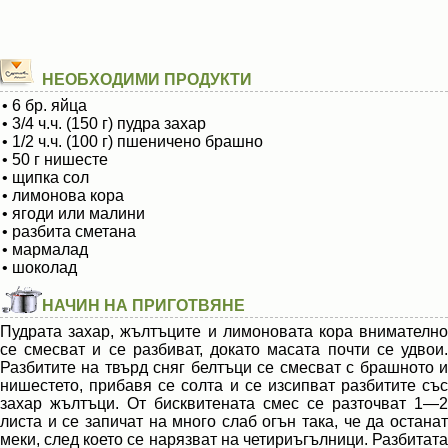
НЕОБХОДИМИ ПРОДУКТИ
• 6 бр. яйца
• 3/4 ч.ч. (150 г) пудра захар
• 1/2 ч.ч. (100 г) пшеничено брашно
• 50 г нишесте
• щипка сол
• лимонова кора
• ягоди или малини
• разбита сметана
• мармалад
• шоколад
НАЧИН НА ПРИГОТВЯНЕ
Пудрата захар, жълтъците и лимоновата кора внимателно
се смесват и се разбиват, докато масата почти се удвои.
Разбитите на твърд сняг белтъци се смесват с брашното и
нишестето, прибавя се солта и се изсипват разбитите със
захар жълтъци. От бисквитената смес се разточват 1—2
листа и се запичат на много слаб огън така, че да останат
меки, след което се нарязват на четириъгълници. Разбитата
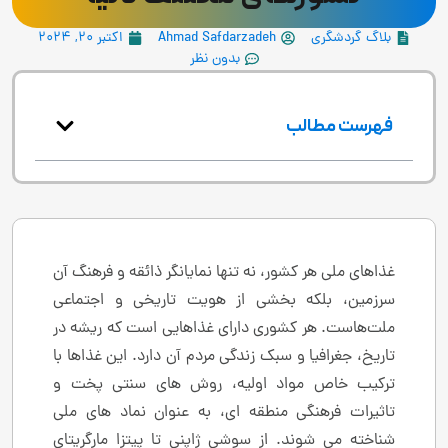
بلاگ گردشگری
Ahmad Safdarzadeh
اکتبر 20, 2024
بدون نظر
فهرست مطالب
غذاهای ملی هر کشور، نه تنها نمایانگر ذائقه و فرهنگ آن
سرزمین، بلکه بخشی از هویت تاریخی و اجتماعی
ملت‌هاست. هر کشوری دارای غذاهایی است که ریشه در
تاریخ، جغرافیا و سبک زندگی مردم آن دارد. این غذاها با
ترکیب خاص مواد اولیه، روش ‌های سنتی پخت و
تاثیرات فرهنگی منطقه ‌ای، به عنوان نماد های ملی
شناخته می ‌شوند. از سوشی ژاپنی تا پیتزا مارگریتای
**********
_YOUR TASK_:
Reproduce the data above exactly, leaving out any picture in it.

_RESULT_:
НЕОБХОДИМИ ПРОДУКТИ
• 6 бр. яйца
• 3/4 ч.ч. (150 г) пудра захар
• 1/2 ч.ч. (100 г) пшеничено брашно
• 50 г нишесте
• щипка сол
• лимонова кора
• ягоди или малини
• разбита сметана
• мармалад
• шоколад
НАЧИН НА ПРИГОТВЯНЕ
Пудрата захар, жълтъците и лимоновата кора внимателно
се смесват и се разбиват, докато масата почти се удвои.
Разбитите на твърд сняг белтъци се смесват с брашното и
нишестето, прибавя се солта и се изсипват разбитите със
захар жълтъци. От бисквитената смес се разточват 1—2
листа и се запичат на много слаб огън така, че да останат
меки, след което се нарязват на четириъгълници. Разбитата
بلاگ گردشگری
Ahmad Safdarzadeh
اکتبر 20, 2024
بدون نظر
فهرست مطالب
غذاهای ملی هر کشور، نه تنها نمایانگر ذائقه و فرهنگ آن
سرزمین، بلکه بخشی از هویت تاریخی و اجتماعی
ملت‌هاست. هر کشوری دارای غذاهایی است که ریشه در
تاریخ، جغرافیا و سبک زندگی مردم آن دارد. این غذاها با
ترکیب خاص مواد اولیه، روش ‌های سنتی پخت و
تاثیرات فرهنگی منطقه ‌ای، به عنوان نماد های ملی
شناخته می ‌شوند. از سوشی ژاپنی تا پیتزا مارگریتای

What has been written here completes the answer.